Data.
[Start of section]

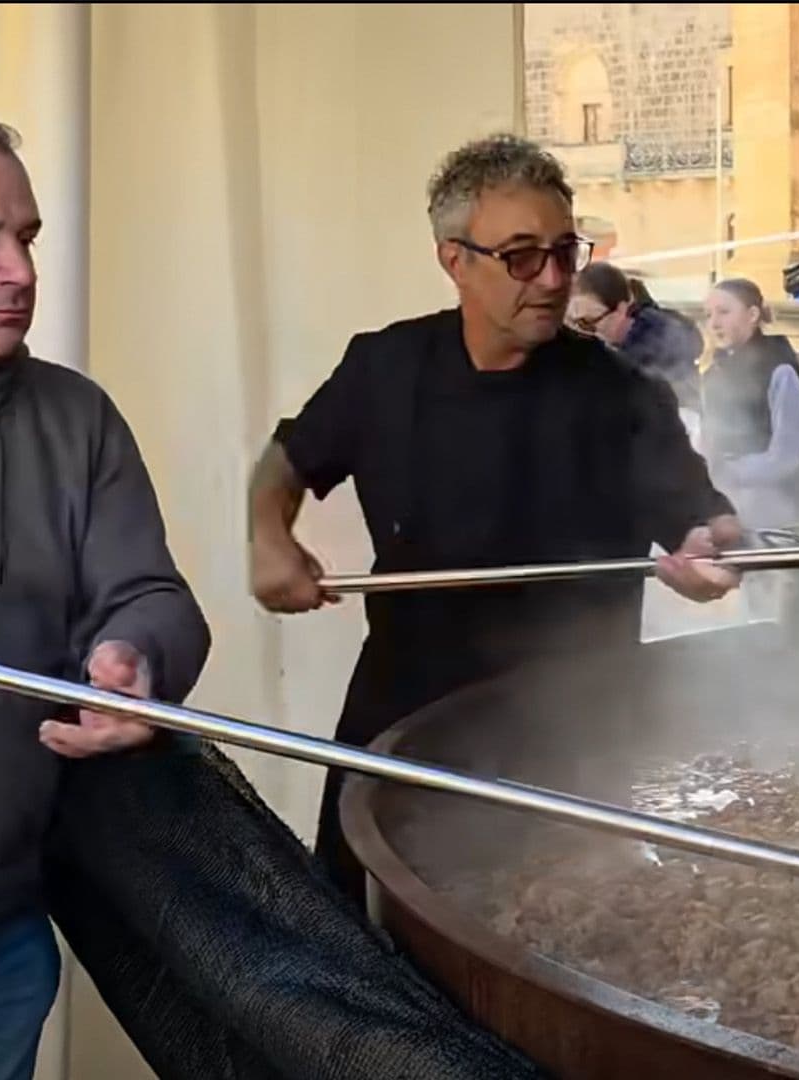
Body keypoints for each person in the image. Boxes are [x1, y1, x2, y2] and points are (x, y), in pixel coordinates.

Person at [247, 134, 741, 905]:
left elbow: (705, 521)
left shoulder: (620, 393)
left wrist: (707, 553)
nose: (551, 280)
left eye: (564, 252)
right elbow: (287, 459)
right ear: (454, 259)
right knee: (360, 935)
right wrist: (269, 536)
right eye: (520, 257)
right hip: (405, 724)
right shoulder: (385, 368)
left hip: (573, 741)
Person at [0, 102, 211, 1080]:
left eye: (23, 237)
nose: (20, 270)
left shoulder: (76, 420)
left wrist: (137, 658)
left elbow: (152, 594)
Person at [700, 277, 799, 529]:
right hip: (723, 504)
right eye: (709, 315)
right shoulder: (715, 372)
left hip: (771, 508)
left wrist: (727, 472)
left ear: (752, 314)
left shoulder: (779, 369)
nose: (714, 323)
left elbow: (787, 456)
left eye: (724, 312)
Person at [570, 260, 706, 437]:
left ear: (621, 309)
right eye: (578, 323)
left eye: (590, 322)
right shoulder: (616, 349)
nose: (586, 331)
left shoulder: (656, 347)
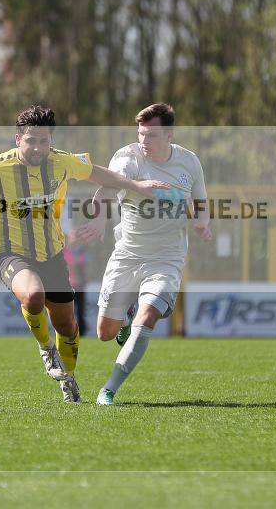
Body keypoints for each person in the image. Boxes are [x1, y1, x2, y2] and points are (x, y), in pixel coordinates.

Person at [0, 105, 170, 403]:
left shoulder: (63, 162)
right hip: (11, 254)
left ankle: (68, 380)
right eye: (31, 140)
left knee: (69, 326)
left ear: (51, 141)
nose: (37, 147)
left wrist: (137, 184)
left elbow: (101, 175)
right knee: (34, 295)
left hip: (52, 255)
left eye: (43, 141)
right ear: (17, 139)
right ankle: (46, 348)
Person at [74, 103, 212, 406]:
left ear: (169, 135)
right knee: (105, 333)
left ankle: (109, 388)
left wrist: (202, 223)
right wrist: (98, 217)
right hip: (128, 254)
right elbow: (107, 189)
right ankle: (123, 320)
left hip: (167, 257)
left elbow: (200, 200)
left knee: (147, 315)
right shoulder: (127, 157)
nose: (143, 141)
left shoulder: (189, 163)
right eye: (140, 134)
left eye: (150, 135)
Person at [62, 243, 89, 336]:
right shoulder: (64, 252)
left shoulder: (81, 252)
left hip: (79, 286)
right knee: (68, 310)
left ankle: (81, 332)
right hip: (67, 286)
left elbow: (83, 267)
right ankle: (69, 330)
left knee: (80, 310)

[End of section]
[Start of section]

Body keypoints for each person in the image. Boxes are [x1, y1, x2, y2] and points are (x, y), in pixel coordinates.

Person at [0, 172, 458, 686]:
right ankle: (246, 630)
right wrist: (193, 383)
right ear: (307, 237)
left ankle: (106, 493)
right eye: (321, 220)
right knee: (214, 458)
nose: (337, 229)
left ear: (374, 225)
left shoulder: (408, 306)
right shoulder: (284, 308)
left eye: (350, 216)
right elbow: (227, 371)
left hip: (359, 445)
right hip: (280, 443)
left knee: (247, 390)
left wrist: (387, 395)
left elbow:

[End of section]

Work item.
Reproduce exactly the lines above starting at the line containing "left elbow: (152, 594)" and ending at the line containing "right ear: (17, 139)", including both, but not the pictures.

Answer to this problem.
left elbow: (152, 594)
Person at [700, 277, 799, 529]:
right hip: (723, 504)
right eye: (709, 315)
right shoulder: (715, 372)
left hip: (771, 508)
left wrist: (727, 472)
left ear: (752, 314)
left shoulder: (779, 369)
nose: (714, 323)
left elbow: (787, 456)
left eye: (724, 312)
Person at [570, 260, 706, 437]:
left ear: (621, 309)
right eye: (578, 323)
left eye: (590, 322)
right shoulder: (616, 349)
nose: (586, 331)
left shoulder: (656, 347)
Body keypoints for each person in the image. Boxes are [x1, y1, x2, y2] and points are (x, y), in pixel coordinates.

Person at [0, 105, 170, 403]:
left shoulder: (63, 162)
right hip: (11, 254)
left ankle: (68, 380)
right eye: (31, 140)
left knee: (69, 326)
left ear: (51, 141)
nose: (37, 147)
left wrist: (137, 184)
left elbow: (101, 175)
right knee: (34, 295)
left hip: (52, 255)
left eye: (43, 141)
right ear: (17, 139)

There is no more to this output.